On remarquera pour terminer la propension qu’a
Debord à recycler inlassablement les mêmes
images — que ce soit des séquences de film ou des photographies diversement
recadrées. C’est particulièrement évident dans In Girum qui constitue une sorte d’aboutissement dans ce domaine
puisqu’il s’agit d’un film testamentaire.
Il faut revenir aussi sur l’avertissement liminaire :
« On m’avait parfois reproché, mais à tort je crois, de faire des films difficiles :
je vais pour finir en faire un. » Pourtant cet avertissement paraît sans objet
tant le film de Debord semble ne présenter, à première vu, aucune difficulté
particulière. En effet, après le Prologue portant condamnation sur l’époque, les
séquences enchaînent naturellement de l’« autoportrait de l’artiste en
révolté », à Paris au naufrage final dans la lagune de Venise ; il y
a évidemment les « allusions » et les « intentions » qui
pourraient échapper au spectateur mais qui ne l’empêcheront pas de suivre le
déroulement du récit ; de plus les films détournés sont généralement repérables
sans qu’il soit besoin de faire des recherches approfondies.
Alors qu’en est-il de la difficulté affirmée ?
Elle se situe forcément ailleurs que dans la narration. Il faudra donc la
chercher dans la structure du film ; mais la aussi l’affaire semble entendue
puis que Debord a révélé lui-même la forme circulaire de son film d’entrée de
jeu, par le titre-palindrome et l’animation dont il fait l’objet — circularité
confirmée par l’incruste finale : « À reprendre de puis le début. »

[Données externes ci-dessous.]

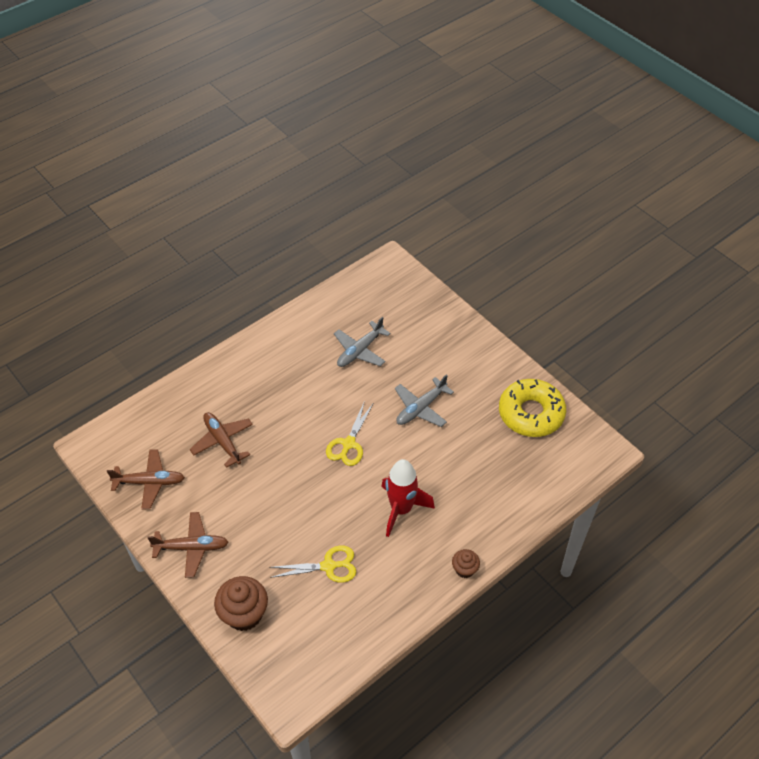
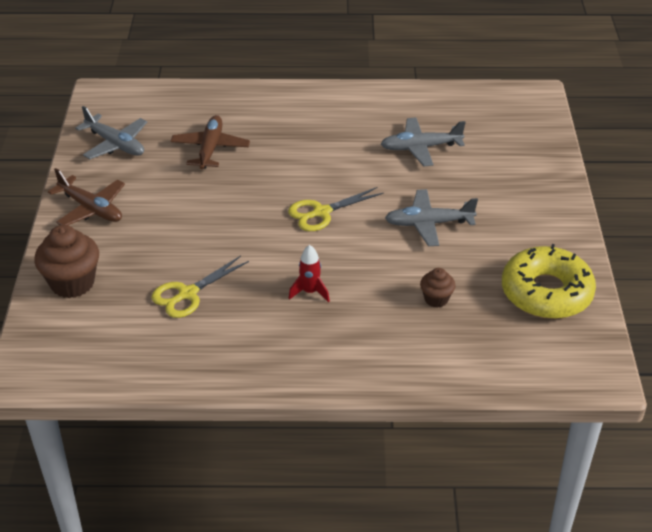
camera: 40 degrees right, 10 degrees down
brown plane [107,449,185,509] -> grey plane [75,106,147,159]
yellow scissors [269,546,356,583] -> yellow scissors turned 105 degrees clockwise [151,256,249,318]
red rocket [381,459,435,537] -> red rocket [289,245,330,302], size x0.54
brown cupcake [452,549,480,578] -> brown cupcake moved to [420,268,455,308]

Donc : circulez, il n’y a rien à voir ? Ce serait mal connaître
Debord qui a toujours voulu être l’homme du contrôle dans tout ce qu’il a
réalisé. Ainsi, quand il prétend ne plus se souvenir de la provenance du palindrome
qui titre son film, il est difficile de le croire. J’ai pu dire que cela
pouvait être une coquetterie de sa part ; mais, si Debord a certainement
ses coquetteries, ce ne peut être le cas ici : le silence là-dessus était
nécessaire à l’entreprise qu’il se proposait. On a bien sûr recherché d’où
pouvait bien venir ce mystérieux palindrome ; mais sans succès : il n’était
pas plus chez Virgile que chez Sidoine Apollinaire. On a dû admettre que ce
palindrome, que l’on trouve aussi sous la forme suivante : in girum imus nocte (ecce) et consumumir igni, avait de grandes chances de n’être qu’un
exercice d’école anonyme. Là aussi, l’affaire était donc entendue.

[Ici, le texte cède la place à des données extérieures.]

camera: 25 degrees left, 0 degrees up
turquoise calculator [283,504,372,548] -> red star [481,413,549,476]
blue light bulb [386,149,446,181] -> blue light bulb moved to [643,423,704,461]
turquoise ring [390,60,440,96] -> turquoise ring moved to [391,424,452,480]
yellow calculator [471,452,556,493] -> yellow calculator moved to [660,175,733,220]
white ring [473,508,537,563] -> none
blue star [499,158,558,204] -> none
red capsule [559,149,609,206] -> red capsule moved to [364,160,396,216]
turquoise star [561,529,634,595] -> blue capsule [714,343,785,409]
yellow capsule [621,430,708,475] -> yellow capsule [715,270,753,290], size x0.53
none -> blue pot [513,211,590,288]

Pourtant, c’est bien Sidoine Apollinaire qui
devait me mettre sur la voie. En effet en faisant une recherche avec les mots-clés :
Sidoine Apollinaire / in girum imus nocte
ecce, je suis tombé sur un fichier contenant à la fois la Nouvelle Encyclopédie Théologique de l’Abbé
Migne et le Dictionnaire de Plain-Chant
de Joseph d’Ortigue. En poursuivant les recherches sur ce fichier avec les
mots-clés précédemment cités, on ne trouvera aucune corrélation entre Sidoine Apollinaire
et le palindrome ; par contre si l’on cherche uniquement avec : in girum imus nocte (ecce) et consumumir igni,
on tombe sur l’article Canon du Dictionnaire
de plain-chant où il sert à illustrer le « canon énigmatique » ou
« canon rétrograde ». On peut raisonnablement penser que c’est là que
Debord a trouvé, non seulement son palindrome mais aussi la méthode de
construction de son film — le Dictionnaire
d’Ortigue date du 17e siècle, période affectionnée par Debord. A-t-il
ignoré volontairement l’adverbe ecce pour
que l’on puisse remonter moins facilement jusqu’au Dictionniare, c’est probable.
Par la suite, et un peu par hasard aussi, j’ai
été amené à faire le rapprochement avec le Roland
Furieux de l’Arioste dont Debord détourne les premiers vers au début d’In girum. La lecture de la Préface d’Italo Calvino m’a convaincu qu’au-delà
de ces quelques vers détournés c’est tout le poème de l’Arioste qui doit être
considéré, avec le Dictionnaire d’Ortigue,
comme l’un des textes-genèses du film debordien.